REQUIREMENTS – Extract every line from the rows below and reproduce each one verbatim, in its original order and spelling.

MATERIAL FOR THIS EXERCISE –

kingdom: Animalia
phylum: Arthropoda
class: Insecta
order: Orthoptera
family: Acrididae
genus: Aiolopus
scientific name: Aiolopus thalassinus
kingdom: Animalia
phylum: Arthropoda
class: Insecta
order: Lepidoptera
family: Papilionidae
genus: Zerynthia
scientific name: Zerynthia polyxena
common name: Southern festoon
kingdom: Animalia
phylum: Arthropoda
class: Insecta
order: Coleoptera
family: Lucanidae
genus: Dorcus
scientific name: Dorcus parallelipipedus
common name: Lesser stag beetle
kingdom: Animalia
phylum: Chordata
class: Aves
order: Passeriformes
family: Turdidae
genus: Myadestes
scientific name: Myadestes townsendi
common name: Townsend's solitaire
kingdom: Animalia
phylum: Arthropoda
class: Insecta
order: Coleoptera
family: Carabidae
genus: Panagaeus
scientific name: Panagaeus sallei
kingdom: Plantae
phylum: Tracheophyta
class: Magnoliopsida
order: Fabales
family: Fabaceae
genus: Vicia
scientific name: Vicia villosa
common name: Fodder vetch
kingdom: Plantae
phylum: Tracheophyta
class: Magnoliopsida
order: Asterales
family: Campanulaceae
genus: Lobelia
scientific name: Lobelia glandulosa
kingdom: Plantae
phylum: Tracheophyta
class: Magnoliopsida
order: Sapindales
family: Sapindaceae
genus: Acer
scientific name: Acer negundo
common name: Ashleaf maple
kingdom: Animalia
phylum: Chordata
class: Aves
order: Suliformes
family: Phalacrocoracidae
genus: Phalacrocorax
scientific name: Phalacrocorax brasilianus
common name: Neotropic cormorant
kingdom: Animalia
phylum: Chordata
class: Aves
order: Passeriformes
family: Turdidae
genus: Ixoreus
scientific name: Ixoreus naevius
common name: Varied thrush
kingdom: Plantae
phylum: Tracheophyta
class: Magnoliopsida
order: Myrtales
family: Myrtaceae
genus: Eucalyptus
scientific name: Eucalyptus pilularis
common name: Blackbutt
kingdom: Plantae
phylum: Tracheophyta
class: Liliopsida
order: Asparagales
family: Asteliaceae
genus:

RESULT FOR THIS TASK –
kingdom: Animalia
phylum: Arthropoda
class: Insecta
order: Orthoptera
family: Acrididae
genus: Aiolopus
scientific name: Aiolopus thalassinus
kingdom: Animalia
phylum: Arthropoda
class: Insecta
order: Lepidoptera
family: Papilionidae
genus: Zerynthia
scientific name: Zerynthia polyxena
common name: Southern festoon
kingdom: Animalia
phylum: Arthropoda
class: Insecta
order: Coleoptera
family: Lucanidae
genus: Dorcus
scientific name: Dorcus parallelipipedus
common name: Lesser stag beetle
kingdom: Animalia
phylum: Chordata
class: Aves
order: Passeriformes
family: Turdidae
genus: Myadestes
scientific name: Myadestes townsendi
common name: Townsend's solitaire
kingdom: Animalia
phylum: Arthropoda
class: Insecta
order: Coleoptera
family: Carabidae
genus: Panagaeus
scientific name: Panagaeus sallei
kingdom: Plantae
phylum: Tracheophyta
class: Magnoliopsida
order: Fabales
family: Fabaceae
genus: Vicia
scientific name: Vicia villosa
common name: Fodder vetch
kingdom: Plantae
phylum: Tracheophyta
class: Magnoliopsida
order: Asterales
family: Campanulaceae
genus: Lobelia
scientific name: Lobelia glandulosa
kingdom: Plantae
phylum: Tracheophyta
class: Magnoliopsida
order: Sapindales
family: Sapindaceae
genus: Acer
scientific name: Acer negundo
common name: Ashleaf maple
kingdom: Animalia
phylum: Chordata
class: Aves
order: Suliformes
family: Phalacrocoracidae
genus: Phalacrocorax
scientific name: Phalacrocorax brasilianus
common name: Neotropic cormorant
kingdom: Animalia
phylum: Chordata
class: Aves
order: Passeriformes
family: Turdidae
genus: Ixoreus
scientific name: Ixoreus naevius
common name: Varied thrush
kingdom: Plantae
phylum: Tracheophyta
class: Magnoliopsida
order: Myrtales
family: Myrtaceae
genus: Eucalyptus
scientific name: Eucalyptus pilularis
common name: Blackbutt
kingdom: Plantae
phylum: Tracheophyta
class: Liliopsida
order: Asparagales
family: Asteliaceae
genus:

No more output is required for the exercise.